Adèle, enjoying this easy familiarity with such a pattern of manhood,—as she fondly imagines her father to be,—indulges in full, hearty story of her experiences, at school, with Miss Johns, with the Elderkins, with all those whom she has learned to call friends. And Maverick listens, as he never listened to a grand opera in the theatre of Marseilles.
"And so you have stolen a march upon them all, Adèle? I suppose they haven't a hint of the person you were to meet?"
"All,—at least nearly all, dear papa; there was only good Madame Arles, to whom I could not help saying that I was coming to see you."
A shade passed over the face of Maverick, which it required all his self-possession to conceal from the quick eye of his daughter.
"And who, pray, is this Madame Arles, Adèle?"
"Oh, a good creature! She has taught me French; no proper teaching, to be sure; but in my talk with her, all the old idioms have come back to me: at least, I hope so."

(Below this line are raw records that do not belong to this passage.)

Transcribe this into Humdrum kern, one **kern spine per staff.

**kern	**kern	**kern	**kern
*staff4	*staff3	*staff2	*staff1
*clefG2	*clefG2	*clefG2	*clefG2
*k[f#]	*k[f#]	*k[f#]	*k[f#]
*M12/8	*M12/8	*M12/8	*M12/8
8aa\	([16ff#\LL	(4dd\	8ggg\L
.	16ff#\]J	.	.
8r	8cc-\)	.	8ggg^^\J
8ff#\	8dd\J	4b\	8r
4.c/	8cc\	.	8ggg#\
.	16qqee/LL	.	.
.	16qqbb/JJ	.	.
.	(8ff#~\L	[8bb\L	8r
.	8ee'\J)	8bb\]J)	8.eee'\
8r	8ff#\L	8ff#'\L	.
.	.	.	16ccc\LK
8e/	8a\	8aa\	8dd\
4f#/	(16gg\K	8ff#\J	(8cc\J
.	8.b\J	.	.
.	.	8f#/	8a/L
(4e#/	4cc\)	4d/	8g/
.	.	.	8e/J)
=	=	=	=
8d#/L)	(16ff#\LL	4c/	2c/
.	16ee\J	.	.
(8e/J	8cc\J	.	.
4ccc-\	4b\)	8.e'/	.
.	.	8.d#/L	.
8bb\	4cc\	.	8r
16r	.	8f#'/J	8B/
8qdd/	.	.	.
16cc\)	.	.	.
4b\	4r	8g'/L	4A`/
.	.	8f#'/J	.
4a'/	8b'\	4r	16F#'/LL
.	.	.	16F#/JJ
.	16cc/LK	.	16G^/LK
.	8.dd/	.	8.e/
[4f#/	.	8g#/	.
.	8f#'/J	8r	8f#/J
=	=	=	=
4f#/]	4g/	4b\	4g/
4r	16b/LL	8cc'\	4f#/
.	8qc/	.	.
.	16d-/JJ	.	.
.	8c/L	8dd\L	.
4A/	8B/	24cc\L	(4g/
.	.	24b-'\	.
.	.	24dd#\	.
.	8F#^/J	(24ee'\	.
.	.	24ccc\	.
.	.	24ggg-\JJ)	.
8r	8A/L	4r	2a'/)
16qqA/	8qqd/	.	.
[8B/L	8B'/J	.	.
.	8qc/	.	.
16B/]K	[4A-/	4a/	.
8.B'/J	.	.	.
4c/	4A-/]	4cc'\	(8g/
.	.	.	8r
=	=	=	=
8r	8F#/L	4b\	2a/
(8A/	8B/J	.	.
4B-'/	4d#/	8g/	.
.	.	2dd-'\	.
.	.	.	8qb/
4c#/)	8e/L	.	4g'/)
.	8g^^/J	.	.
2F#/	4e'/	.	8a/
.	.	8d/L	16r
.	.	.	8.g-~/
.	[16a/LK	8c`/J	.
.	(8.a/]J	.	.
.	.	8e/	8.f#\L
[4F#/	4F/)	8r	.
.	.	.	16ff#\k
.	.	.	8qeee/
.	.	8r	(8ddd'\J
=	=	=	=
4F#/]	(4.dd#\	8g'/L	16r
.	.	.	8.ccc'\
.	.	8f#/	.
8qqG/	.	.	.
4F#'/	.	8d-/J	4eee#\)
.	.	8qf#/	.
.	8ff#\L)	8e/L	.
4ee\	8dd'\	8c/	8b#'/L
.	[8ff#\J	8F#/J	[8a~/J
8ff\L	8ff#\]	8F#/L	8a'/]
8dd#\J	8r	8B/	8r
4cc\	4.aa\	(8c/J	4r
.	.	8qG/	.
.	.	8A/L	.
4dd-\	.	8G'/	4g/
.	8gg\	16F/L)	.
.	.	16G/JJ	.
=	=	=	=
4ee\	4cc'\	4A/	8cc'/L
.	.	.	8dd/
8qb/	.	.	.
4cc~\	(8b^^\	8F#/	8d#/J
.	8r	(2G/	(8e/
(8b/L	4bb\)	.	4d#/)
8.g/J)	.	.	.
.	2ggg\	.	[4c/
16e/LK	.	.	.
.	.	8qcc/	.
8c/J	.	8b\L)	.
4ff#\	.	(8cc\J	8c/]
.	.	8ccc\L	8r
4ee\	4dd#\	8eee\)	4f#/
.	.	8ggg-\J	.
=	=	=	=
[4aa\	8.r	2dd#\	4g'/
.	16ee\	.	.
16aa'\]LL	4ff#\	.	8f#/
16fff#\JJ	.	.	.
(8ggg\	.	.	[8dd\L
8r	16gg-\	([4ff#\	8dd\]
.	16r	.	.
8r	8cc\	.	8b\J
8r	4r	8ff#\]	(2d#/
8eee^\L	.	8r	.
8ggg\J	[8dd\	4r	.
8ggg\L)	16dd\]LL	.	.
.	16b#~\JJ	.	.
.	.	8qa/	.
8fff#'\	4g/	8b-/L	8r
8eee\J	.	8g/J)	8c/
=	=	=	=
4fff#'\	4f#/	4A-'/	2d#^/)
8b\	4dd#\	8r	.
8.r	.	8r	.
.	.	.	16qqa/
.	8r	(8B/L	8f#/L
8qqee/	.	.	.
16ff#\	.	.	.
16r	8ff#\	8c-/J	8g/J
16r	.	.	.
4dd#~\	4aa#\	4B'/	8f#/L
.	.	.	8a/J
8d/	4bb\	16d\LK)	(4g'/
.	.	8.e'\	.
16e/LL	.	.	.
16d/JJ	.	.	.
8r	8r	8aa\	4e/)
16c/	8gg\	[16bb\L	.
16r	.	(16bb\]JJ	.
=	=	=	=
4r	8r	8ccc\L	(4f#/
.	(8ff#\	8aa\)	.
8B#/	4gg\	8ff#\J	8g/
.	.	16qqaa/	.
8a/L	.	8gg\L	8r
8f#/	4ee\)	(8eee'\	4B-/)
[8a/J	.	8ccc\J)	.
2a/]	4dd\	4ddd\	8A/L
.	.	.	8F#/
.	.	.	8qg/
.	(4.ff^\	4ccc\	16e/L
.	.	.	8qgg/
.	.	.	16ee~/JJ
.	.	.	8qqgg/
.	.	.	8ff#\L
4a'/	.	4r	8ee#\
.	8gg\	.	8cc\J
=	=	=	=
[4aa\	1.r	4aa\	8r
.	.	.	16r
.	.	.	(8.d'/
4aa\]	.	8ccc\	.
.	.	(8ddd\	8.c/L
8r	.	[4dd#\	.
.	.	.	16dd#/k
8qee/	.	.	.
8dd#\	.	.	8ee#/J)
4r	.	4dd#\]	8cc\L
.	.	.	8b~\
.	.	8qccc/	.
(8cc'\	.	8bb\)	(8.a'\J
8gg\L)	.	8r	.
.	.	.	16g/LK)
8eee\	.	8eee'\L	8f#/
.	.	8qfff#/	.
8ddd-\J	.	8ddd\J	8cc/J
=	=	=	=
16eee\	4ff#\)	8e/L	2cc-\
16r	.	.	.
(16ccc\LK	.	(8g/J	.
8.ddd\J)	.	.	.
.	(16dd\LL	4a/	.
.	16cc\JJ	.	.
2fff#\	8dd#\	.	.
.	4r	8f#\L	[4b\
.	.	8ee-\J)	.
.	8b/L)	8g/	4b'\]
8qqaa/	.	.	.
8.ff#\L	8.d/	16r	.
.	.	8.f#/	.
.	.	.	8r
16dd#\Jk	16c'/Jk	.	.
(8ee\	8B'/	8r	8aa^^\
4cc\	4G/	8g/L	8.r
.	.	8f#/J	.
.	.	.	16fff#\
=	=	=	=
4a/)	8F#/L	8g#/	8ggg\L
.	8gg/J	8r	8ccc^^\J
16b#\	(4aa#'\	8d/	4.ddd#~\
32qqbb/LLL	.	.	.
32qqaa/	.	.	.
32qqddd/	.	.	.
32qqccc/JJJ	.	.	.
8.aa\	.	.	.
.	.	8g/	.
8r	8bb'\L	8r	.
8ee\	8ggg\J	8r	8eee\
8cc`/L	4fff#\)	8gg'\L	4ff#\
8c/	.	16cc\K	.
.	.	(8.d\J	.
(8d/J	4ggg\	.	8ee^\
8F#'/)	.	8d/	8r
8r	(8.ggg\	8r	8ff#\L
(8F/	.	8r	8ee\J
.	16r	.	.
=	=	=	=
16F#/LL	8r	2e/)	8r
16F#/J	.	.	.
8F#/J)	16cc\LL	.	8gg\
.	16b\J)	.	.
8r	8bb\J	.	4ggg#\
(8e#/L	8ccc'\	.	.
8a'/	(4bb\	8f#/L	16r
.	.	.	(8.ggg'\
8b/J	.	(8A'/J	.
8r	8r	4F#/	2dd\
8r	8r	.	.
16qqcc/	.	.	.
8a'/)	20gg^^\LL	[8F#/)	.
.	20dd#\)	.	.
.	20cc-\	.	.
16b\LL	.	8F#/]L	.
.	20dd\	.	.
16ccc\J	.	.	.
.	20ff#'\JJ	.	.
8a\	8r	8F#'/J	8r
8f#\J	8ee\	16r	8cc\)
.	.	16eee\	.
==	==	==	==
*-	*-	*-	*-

And she rattles on in French speech, explaining how it was,—how they walked together in those sunny noontides at Ashfield; and taking a girlish pride in the easy adaptation of her language to forms which her father must know so well, she rounds off a little torrent of swift narrative with a piquant, coquettish look, and says,—
"N'est ce pas, que j'y suis, mon père?"
"Parfaitement, ma chère," says the father, and drops an admiring kiss upon the glowing cheeks of Adèle.
But the shade of anxiety has not passed from the face of Maverick.